Directive: Starting with the line that contains "scientific name: Flos" and going on through the end of the rows below, turn each line into a string in a JSON list, one string per line, leaving out any blank lines.

Records for this exercise:
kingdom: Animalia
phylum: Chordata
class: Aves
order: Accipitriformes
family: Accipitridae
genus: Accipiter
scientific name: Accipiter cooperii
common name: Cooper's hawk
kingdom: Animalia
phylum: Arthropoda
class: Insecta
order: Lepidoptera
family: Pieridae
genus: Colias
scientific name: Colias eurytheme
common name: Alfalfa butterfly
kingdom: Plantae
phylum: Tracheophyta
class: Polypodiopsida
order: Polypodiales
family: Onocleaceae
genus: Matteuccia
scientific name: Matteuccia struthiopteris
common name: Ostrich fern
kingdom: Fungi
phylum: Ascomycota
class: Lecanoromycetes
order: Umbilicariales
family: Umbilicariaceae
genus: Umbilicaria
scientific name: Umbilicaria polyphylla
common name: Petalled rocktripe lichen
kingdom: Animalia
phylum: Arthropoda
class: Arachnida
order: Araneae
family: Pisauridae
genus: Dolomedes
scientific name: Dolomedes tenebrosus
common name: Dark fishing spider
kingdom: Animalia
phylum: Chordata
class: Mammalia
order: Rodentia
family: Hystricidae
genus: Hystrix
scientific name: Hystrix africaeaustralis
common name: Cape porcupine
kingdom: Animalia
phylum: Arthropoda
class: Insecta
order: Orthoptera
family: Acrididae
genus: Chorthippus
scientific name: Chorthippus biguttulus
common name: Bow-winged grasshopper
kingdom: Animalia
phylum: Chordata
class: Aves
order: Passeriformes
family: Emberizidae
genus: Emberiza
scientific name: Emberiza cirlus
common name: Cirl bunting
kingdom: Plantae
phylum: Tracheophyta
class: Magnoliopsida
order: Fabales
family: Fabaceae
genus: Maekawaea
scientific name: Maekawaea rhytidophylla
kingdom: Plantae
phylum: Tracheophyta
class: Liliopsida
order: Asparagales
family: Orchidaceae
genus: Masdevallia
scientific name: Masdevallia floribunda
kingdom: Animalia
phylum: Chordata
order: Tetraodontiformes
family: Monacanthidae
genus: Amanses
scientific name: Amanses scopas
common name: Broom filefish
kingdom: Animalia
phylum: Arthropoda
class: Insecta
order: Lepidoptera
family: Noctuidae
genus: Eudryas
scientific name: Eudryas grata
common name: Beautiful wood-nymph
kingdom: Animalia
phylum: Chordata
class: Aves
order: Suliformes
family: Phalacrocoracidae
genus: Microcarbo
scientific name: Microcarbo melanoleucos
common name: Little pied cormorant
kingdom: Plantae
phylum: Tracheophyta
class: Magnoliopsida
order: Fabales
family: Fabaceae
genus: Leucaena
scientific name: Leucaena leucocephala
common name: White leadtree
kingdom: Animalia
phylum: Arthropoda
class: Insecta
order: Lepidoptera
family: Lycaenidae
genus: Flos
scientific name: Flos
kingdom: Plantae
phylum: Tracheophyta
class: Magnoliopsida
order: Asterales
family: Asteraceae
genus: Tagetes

Exercise response:
[
  "scientific name: Flos",
  "kingdom: Plantae",
  "phylum: Tracheophyta",
  "class: Magnoliopsida",
  "order: Asterales",
  "family: Asteraceae",
  "genus: Tagetes"
]